An Overview of a Sales Tax Audit

A sales tax audit has key differences from a regular audit. First, the scope of the audit looks at a business’s gross receipts and various ways of measuring gross receipts. The businesses that are most frequently subject to sales tax audit include bars, restaurants, retail stores, manufacturers, wholesalers, services businesses that sell goods, and a variety of others.

Throughout their years of practice, sales tax auditors have developed ways of determining gross receipts that are innovative and industry specific. For example, if the business audited were a coin-operated laundromat, the Board of Equalization may measure water consumption levels for the business against the number of washing machines it has. Pour tests are common for restaurant and bars (the amount of alcohol used to make each drink) and inventory audits are common for other types of businesses.

The Board of Equalization sometimes feels that these methods are more telling than a standard gross receipts test. In addition, the Board of Equalization will normally ask for a substantial amount of documents in testing and verifying gross receipts during a sales tax audit.

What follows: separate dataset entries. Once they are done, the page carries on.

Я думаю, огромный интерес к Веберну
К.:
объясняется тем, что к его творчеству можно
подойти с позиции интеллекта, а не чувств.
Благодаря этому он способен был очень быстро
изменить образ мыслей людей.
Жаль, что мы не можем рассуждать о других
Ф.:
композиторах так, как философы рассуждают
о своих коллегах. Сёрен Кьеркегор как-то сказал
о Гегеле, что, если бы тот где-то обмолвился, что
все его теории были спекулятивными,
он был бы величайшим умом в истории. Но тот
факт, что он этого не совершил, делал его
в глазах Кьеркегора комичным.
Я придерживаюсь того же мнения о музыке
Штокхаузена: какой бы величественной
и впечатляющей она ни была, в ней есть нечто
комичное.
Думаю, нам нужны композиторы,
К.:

These include bank statements, balance sheets, inventory purchase orders, utility bills, and cash register tapes (among other items). In addition, the Board of Equalization auditor may come out to the target business in order to do a sample test. A sample test is where the auditor measures gross receipts for a specified period (they will be at your business all day). This sample can later be applied to an entire period in order to properly calculate gross receipts.

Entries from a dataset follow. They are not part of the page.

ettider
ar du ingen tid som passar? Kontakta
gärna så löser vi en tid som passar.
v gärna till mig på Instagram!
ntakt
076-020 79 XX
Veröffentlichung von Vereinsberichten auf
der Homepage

The inherent problem with this method is that your sample period may not be representative of a business’s yearly sales. Good examples of this are businesses that have seasonal sales or those being audited for a particular item that had abnormal sales within the sample period. Obviously, a two-week sample measure might substantially increase or decrease a taxpayer’s sales tax audit liability depending on when that sample was taken.

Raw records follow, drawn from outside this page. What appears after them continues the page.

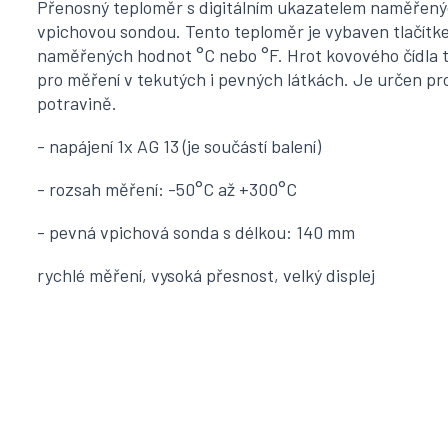
Přenosný teploměr s digitálním ukazatelem naměřenýc
vpichovou sondou. Tento teploměr je vybaven tlačítk
naměřených hodnot °C nebo °F. Hrot kovového čídla t
pro měření v tekutých i pevných látkách. Je určen pr
potravině.
- napájení 1x AG 13 (je součástí balení)
- rozsah měření: -50°C až +300°C
- pevná vpichová sonda s délkou: 140 mm
rychlé měření, vysoká přesnost, velký displej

The Difficulty with Sales Tax Audits

From a practical standpoint, gross receipts are a difficult to get a precise measurement on and there is no industry standard method for performing a test for gross receipts. As such, the various methods that the Board of Equalization uses to measure gross receipts vary in the level of effectiveness in a sales tax audit. Some are quite reliable and others are no more than educated guess work.

In addition, if you have any familiarity with statistics, you know that there is a lot of “wiggle room” associated with how you collect data for a sample and how that data is measured. This leaves a lot of power in the hands of your Board of Equalization auditor and leads to extraordinary swings in measurements of taxable measure (gross receipts). As a result, those under audit are often presented with staggering bills after a sales tax audit. Some of these bills, after attorney review, are found to have no basis in realty.

In conclusion, as you can see, sales tax audits have a lot of built in complexities that many people fail to consider. Because of the latitude involved in a sales tax audit and the various methods of calculating sales tax liability, I generally recommend that taxpayers engage with a sales tax audit attorney as soon as possible in the process in order to mitigate the damage involved.

Qualified tax counsel can go a long way toward getting the audit under control and mitigating the amount of liability involved.